I’m suspicious of research telling me exactly what I want to hear. In 2014, a study “found” chocolate made you lose weight — music to the ears of chocolate lovers around the world. It sounded too good to be true, and it was. It was a journalist publishing a paper that had not been peer reviewed to show how easy it was to get false research into the media.
This latest research about forgetting makes sense though, and has been published in a peer-reviewed journal, Neuron. The brain needs useful information to make decisions. Too much information compromises the ability to decide, and so we need to be able to forget.
The paper’s authors, academics at the University of Toronto and The Hospital for Sick Children, note that historically, the focus of memory research has been on remembering, or “persistence”. But now researchers are including the study of “transience”, the neurobiology of forgetting.
“The goal of memory,” they write, “is not the transmission of information through time, per se. Rather, the goal of memory is to optimise decision-making.”
They cite the example of Patient S, whose case was documented by Russian neuropsychologist Alexander Luria. Patient S, who was later revealed to be Russian journalist Solomon Shereshevsky, had a super-human memory. He could listen to a speech without taking a single note and could then reproduce it verbatim. The only way he could forget things was if he actively forced himself to.
But every superpower has its downside: because he couldn’t forget, Patient S could not generalise; each individual event or thing he learnt was distinct in his mind.
We need to be able to generalise to make decisions. “If you’re trying to navigate the world and your brain is constantly bringing up multiple conflicting memories, that makes it harder for you to make an informed decision,” says a co-author of the paper, Prof Blake Richards.
“We always idealise the person who can smash a trivia game, but the point of memory is not being able to remember who won the Stanley Cup in 1972,” he says. “The point of memory is to make you an intelligent person who can make decisions given the circumstances, and an important aspect in helping you do that is being able to forget some information.”

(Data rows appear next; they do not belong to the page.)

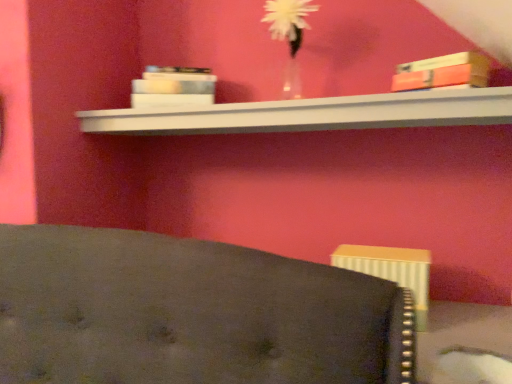
Where is `translucent glass vase at upper center`? The height and width of the screenshot is (384, 512). translucent glass vase at upper center is located at coordinates [x=289, y=37].

Where is `white glossy shelf at upper center`? Image resolution: width=512 pixels, height=384 pixels. white glossy shelf at upper center is located at coordinates (312, 114).

Find the location of a particular element. This screenshot has height=384, width=512. white matte book at upper center, arranged as the 2th book when viewed from the front is located at coordinates (173, 87).

This screenshot has height=384, width=512. Identify the location of book above the matte orange book at upper right, acting as the 2th book starting from the back (from the image's perspective). (173, 87).

Is matte orange book at upper right, acting as the 2th book starting from the back, facing towards white matte book at upper center, the first book from the back?

No, matte orange book at upper right, acting as the 2th book starting from the back, is not facing towards white matte book at upper center, the first book from the back.

Which object is positioned more to the left, matte orange book at upper right, marked as the first book in a right-to-left arrangement, or white matte book at upper center, acting as the first book starting from the left?

white matte book at upper center, acting as the first book starting from the left.

Is white matte book at upper center, arranged as the 2th book when viewed from the front, located within matte orange book at upper right, which is counted as the 1th book, starting from the front?

No.

I want to click on shelf below the translucent glass vase at upper center (from the image's perspective), so click(x=312, y=114).

Is translucent glass vase at upper center oriented towards white glossy shelf at upper center?

No, translucent glass vase at upper center is not oriented towards white glossy shelf at upper center.

In the scene shown: Which object is closer to the camera, translucent glass vase at upper center or white glossy shelf at upper center?

Positioned in front is white glossy shelf at upper center.

Does point (276, 3) lie in front of point (144, 133)?

Yes, it is.

From the image's perspective, is white matte book at upper center, the first book from the back, on translucent glass vase at upper center?

No, from the image's perspective, white matte book at upper center, the first book from the back, is not over translucent glass vase at upper center.

Who is bigger, white matte book at upper center, arranged as the 2th book when viewed from the front, or translucent glass vase at upper center?

translucent glass vase at upper center is bigger.

Considering the sizes of white matte book at upper center, the first book from the back, and translucent glass vase at upper center in the image, is white matte book at upper center, the first book from the back, taller or shorter than translucent glass vase at upper center?

Considering their sizes, white matte book at upper center, the first book from the back, has less height than translucent glass vase at upper center.

Does white matte book at upper center, acting as the first book starting from the left, appear on the left side of translucent glass vase at upper center?

Correct, you'll find white matte book at upper center, acting as the first book starting from the left, to the left of translucent glass vase at upper center.

Is matte orange book at upper right, which is counted as the 1th book, starting from the front, aimed at translucent glass vase at upper center?

No, matte orange book at upper right, which is counted as the 1th book, starting from the front, is not turned towards translucent glass vase at upper center.

Can you confirm if matte orange book at upper right, marked as the first book in a right-to-left arrangement, is positioned to the right of translucent glass vase at upper center?

Indeed, matte orange book at upper right, marked as the first book in a right-to-left arrangement, is positioned on the right side of translucent glass vase at upper center.

From the image's perspective, is matte orange book at upper right, acting as the 2th book starting from the back, under translucent glass vase at upper center?

Yes.

Is matte orange book at upper right, marked as the first book in a right-to-left arrangement, inside or outside of translucent glass vase at upper center?

matte orange book at upper right, marked as the first book in a right-to-left arrangement, exists outside the volume of translucent glass vase at upper center.

The height and width of the screenshot is (384, 512). Find the location of `shelf lying below the translucent glass vase at upper center (from the image's perspective)`. shelf lying below the translucent glass vase at upper center (from the image's perspective) is located at coordinates (312, 114).

Does white glossy shelf at upper center have a greater height compared to translucent glass vase at upper center?

In fact, white glossy shelf at upper center may be shorter than translucent glass vase at upper center.

Is white glossy shelf at upper center inside the boundaries of translucent glass vase at upper center, or outside?

white glossy shelf at upper center exists outside the volume of translucent glass vase at upper center.

Is white glossy shelf at upper center closer to the viewer compared to matte orange book at upper right, marked as the first book in a right-to-left arrangement?

Yes, it is in front of matte orange book at upper right, marked as the first book in a right-to-left arrangement.

Can you confirm if white glossy shelf at upper center is taller than matte orange book at upper right, marked as the first book in a right-to-left arrangement?

In fact, white glossy shelf at upper center may be shorter than matte orange book at upper right, marked as the first book in a right-to-left arrangement.

Are white glossy shelf at upper center and matte orange book at upper right, acting as the 2th book starting from the back, beside each other?

No, white glossy shelf at upper center is not next to matte orange book at upper right, acting as the 2th book starting from the back.

Considering the relative sizes of white glossy shelf at upper center and matte orange book at upper right, which is counted as the 1th book, starting from the front, in the image provided, is white glossy shelf at upper center smaller than matte orange book at upper right, which is counted as the 1th book, starting from the front,?

Incorrect, white glossy shelf at upper center is not smaller in size than matte orange book at upper right, which is counted as the 1th book, starting from the front.

Between point (245, 120) and point (165, 98), which one is positioned behind?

THE GOAL OF MEMORY IS NOT THE TRANSMISSION OF INFORMATION THROUGH TIME, PER SE. RATHER, IT IS TO OPTIMISE DECISION MAKING
Previous research by co-author Paul Frankland showed the brain actively makes us forget.
In 2013, in the journal Trends in Neuroscience, Frankland and co-authors propose that the birth of brain cells in the hippocampus is a natural decay process that clears away old memories. The hippocampus is thought to be the seat of memory in the brain. They argue this is why so few memories of childhood remain — it’s a time when the brain is a cauldron of neurogenesis, experiencing and forgetting with abandon.
However, it is a bad idea to tell someone you have met four times and whose name you still can’t remember that research says you forgot it because it didn’t seem like useful information to make decisions in the future.